- Fragmento del texto -
┏━━

Sebastián Martínez Daniell reseña novelas de Carla Maliandi, Roque Larraquy, Julián López y Leonardo Sabbatella (Argentina)

Novelas al asedio del yo: un mapa fragmentario

Carla Maliandi. La estirpe. Buenos Aires: Random House, 2021.

Roque Larraquy. La telepatía nacional. Buenos Aires: Eterna Cadencia, 2020.

Julián López. El bosque infinitesimal. Buenos Aires: Random House, 2022.

Leonardo Sabbatella. Tipos móviles. Buenos Aires: Mardulce, 2017.

En un par de años, hacia 2026, saldrá desde el Caribe una novela (yo la he leído y la he disfrutado) que propugna –entre otras cosas– que el capitalismo se irá extinguiendo en virtud de una paulatina dilución del yo individual en el océano efervescente de una identidad colectiva. Este proceso, de una sutileza técnica liberadora y angustiante en proporciones iguales, se cumplirá mediante una interconexión plena de las subjetividades; se cumplirá en el armado de una red de conciencias que ofrendarán su parcela hasta entonces inalienable de autonomía en el altar de una experiencia compartida más diversa y más intensa del mundo. Este rumbo que tomará la humanidad terminará alumbrando, a la larga, un nuevo ser, múltiple, superador; un ser que devastará el orden social tal como lo conocemos para dar paso a un nuevo tipo de ontología.

Esta novela, escrita por Luis Othoniel Rosa y titulada El gato en el remolino, podrá ser interpretada como utopía, distopía o figuración predictiva del porvenir. Eso dependerá de cada quien. Pero lo que yo no pude evitar en el tránsito por ese texto fue preguntarme por el persistente terror y la tentadora fascinación, el goce y el estrago que provoca en el sujeto contemporáneo la sola idea de perder la consistencia de su yo, de sentir que la unicidad de su ser se desmigaja, se enajena, se disuelve en la otredad o en el vacío.

Basta con recordar la deriva existencial de GH, la protagonista de la obra más célebre de Clarice Lispector, para situarnos dentro ese horror vacui del ser que se aferra a lo que –cree– es el fundamento de su identidad.

┗━━

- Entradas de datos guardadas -
┏━━

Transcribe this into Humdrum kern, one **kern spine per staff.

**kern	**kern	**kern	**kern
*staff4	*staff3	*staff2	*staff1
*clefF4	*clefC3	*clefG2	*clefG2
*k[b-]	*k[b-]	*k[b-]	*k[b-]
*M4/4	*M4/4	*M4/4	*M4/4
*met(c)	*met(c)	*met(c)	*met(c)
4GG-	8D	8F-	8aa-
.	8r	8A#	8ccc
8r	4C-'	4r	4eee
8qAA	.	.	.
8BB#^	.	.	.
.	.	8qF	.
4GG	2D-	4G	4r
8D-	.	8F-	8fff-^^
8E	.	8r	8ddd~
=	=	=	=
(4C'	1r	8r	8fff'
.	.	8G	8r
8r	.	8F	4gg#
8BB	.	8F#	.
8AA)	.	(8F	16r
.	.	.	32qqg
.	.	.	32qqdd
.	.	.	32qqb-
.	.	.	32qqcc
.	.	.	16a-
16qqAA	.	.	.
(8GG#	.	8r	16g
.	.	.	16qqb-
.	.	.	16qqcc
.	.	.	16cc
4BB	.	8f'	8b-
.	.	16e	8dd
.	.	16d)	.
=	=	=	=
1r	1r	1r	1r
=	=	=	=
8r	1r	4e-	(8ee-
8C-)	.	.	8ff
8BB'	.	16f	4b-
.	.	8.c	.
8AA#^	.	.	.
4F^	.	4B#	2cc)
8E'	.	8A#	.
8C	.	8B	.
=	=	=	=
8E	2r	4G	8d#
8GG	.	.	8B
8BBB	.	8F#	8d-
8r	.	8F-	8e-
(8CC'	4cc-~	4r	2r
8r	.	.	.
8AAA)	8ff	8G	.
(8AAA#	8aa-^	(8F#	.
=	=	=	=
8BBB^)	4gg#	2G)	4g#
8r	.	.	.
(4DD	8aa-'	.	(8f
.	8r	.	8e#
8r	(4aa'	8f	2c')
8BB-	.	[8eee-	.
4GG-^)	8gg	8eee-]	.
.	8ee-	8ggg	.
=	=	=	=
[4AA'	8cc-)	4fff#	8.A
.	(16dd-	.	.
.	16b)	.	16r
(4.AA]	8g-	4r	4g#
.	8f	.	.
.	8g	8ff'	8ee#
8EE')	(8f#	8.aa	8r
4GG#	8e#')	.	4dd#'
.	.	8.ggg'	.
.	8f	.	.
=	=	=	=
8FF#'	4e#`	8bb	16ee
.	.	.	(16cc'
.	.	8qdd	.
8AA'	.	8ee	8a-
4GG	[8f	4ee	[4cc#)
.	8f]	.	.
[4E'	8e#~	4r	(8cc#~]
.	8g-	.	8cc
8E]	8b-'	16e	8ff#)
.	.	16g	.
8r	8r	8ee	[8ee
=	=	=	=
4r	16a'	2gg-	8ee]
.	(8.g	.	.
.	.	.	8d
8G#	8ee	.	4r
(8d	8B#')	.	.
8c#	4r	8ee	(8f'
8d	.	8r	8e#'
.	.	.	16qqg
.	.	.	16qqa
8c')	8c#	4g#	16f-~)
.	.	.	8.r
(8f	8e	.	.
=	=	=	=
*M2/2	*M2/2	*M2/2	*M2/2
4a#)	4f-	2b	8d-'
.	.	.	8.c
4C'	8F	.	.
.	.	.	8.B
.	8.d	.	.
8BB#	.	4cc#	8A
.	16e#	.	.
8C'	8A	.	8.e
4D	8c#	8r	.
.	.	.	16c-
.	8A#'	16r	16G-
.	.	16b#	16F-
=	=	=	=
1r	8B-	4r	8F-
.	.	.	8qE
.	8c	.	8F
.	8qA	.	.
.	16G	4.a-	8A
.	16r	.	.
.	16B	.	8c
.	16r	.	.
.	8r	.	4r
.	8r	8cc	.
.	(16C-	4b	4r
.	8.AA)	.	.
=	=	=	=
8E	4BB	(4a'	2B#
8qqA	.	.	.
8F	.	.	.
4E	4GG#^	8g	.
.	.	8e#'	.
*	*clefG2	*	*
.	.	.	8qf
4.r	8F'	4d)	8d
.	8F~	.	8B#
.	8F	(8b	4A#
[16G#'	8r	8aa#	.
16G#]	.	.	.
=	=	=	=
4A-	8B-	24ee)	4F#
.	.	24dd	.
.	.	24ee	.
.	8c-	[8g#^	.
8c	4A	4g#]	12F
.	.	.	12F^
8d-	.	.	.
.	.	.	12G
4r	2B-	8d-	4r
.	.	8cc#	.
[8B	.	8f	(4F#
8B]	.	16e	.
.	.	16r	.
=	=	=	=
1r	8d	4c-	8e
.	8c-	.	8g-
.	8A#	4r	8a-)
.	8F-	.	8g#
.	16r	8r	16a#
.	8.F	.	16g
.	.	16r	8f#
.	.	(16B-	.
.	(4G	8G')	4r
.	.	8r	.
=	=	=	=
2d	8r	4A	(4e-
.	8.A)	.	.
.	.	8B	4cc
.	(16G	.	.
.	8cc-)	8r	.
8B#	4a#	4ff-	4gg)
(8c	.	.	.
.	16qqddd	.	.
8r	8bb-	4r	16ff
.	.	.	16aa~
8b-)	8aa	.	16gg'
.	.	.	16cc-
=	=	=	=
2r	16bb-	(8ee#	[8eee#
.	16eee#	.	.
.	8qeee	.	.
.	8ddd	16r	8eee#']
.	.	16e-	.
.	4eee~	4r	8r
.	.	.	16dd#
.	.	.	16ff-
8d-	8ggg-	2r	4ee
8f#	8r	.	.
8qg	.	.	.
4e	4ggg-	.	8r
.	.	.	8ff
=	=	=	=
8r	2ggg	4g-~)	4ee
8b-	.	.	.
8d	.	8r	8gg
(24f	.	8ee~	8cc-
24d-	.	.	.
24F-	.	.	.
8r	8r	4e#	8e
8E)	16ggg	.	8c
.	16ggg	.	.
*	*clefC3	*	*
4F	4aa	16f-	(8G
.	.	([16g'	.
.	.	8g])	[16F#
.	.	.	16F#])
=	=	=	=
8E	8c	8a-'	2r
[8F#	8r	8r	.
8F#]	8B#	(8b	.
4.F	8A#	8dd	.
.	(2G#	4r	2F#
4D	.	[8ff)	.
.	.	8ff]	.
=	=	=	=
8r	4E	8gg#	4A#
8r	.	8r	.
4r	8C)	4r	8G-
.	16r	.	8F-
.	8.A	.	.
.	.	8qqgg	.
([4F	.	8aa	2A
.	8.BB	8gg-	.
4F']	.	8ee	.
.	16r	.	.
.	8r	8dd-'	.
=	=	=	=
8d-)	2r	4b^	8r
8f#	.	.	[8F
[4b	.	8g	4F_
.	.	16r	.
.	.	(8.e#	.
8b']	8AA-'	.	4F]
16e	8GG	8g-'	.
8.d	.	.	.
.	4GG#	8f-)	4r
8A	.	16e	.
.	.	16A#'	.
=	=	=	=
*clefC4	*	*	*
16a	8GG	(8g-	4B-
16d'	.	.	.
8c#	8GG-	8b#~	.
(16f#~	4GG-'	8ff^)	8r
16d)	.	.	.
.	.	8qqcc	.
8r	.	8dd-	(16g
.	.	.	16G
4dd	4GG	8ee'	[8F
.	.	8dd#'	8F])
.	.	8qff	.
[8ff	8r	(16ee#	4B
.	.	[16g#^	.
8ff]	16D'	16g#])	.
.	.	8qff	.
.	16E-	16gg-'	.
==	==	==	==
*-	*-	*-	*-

┗━━

- Con esta información -
1) Reproduce la parte de la reseña que va desde "Novelas al asedio" hasta "Eterna Cadencia, 2020.", sin cambiar nada.
2) Según la reseña, ¿quién escribió la novela El gato en el remolino?

- Respuestas por número -
1)
Novelas al asedio del yo: un mapa fragmentario

Carla Maliandi. La estirpe. Buenos Aires: Random House, 2021.

Roque Larraquy. La telepatía nacional. Buenos Aires: Eterna Cadencia, 2020.

2) Luis Othoniel Rosa.